Multidimensional array and addressing - c

I have an issue with the multidimensional arrays. Maybe the solution is much easier.
int arr[2][2]; //multidimensional array
My simple question is: why the
arr[0][2] and arr[1][0]
or
arr[1][2] and arr[2][0]
are on the same address in my case?
I checked this problem in Linux and Windows environment. And the issue is the same. I have checked tutorials and other sources, but no answer.

The pointer &arr[0][2] is the one-past-the-end pointer of the array arr[0]. This is the same address as that of the first element of the next array, arr[1], which is &arr[1][0], because arrays are laid out contiguously in memory.
arr[2][0] is a bit tricker: arr[2] is not a valid access, but &arr[2] is the one-past-the-end pointer of the array arr. But since that pointer cannot be dereferenced, it doesn't make sense to talk about arr[2][0]. arr doesn't have a third element.

C stores multi-dimensional arrays in what is called row-major order.
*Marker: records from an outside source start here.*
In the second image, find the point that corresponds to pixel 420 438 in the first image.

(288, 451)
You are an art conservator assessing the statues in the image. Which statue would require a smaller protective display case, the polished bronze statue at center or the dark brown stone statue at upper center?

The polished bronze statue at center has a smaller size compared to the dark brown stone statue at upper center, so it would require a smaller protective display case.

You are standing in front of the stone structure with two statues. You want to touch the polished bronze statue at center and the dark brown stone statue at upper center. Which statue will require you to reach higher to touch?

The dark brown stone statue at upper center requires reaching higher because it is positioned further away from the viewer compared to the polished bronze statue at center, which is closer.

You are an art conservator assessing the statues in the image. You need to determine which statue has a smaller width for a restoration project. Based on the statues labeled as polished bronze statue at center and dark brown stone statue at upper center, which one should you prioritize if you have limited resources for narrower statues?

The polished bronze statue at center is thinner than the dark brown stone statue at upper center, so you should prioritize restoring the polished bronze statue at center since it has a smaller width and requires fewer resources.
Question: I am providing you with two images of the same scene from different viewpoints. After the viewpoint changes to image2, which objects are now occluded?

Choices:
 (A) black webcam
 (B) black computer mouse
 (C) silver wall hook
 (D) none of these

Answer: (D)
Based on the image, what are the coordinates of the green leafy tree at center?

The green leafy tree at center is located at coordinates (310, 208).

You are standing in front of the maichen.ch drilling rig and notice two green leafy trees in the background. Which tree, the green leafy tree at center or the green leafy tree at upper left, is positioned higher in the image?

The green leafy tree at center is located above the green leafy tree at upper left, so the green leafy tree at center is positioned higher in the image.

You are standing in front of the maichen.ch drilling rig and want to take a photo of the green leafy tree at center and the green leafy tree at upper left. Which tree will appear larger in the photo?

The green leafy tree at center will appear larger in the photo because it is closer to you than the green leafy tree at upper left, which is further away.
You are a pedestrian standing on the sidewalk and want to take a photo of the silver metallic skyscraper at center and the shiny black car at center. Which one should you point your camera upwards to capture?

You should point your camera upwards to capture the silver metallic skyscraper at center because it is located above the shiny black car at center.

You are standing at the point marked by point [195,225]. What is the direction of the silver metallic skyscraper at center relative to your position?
In that configuration, all the data for a single row is stored in consecutive memory:
arr[2][2] -> r0c0, r0c1, r1c0, r1c2
The alternative would be column-major order, which places the columns consecutively.
Since you have specified the length of the row (number of cols) as 2, it follows that accessing column 2 (the third column) will compute an address that "wraps around" to the next row.
The math looks like:
&(arr[row][col])
= arr # base address
+ row * ncols * sizeof(element)
+ col * sizeof(element)
= arr + sizeof(element) * (row * ncols + col)
In your case, arr[0][2] is arr + (0*2 + 2) * sizeof(int), while arr[1][0] is arr + (1*2 + 0)*sizeof(int).
You can do similar math for the other variations.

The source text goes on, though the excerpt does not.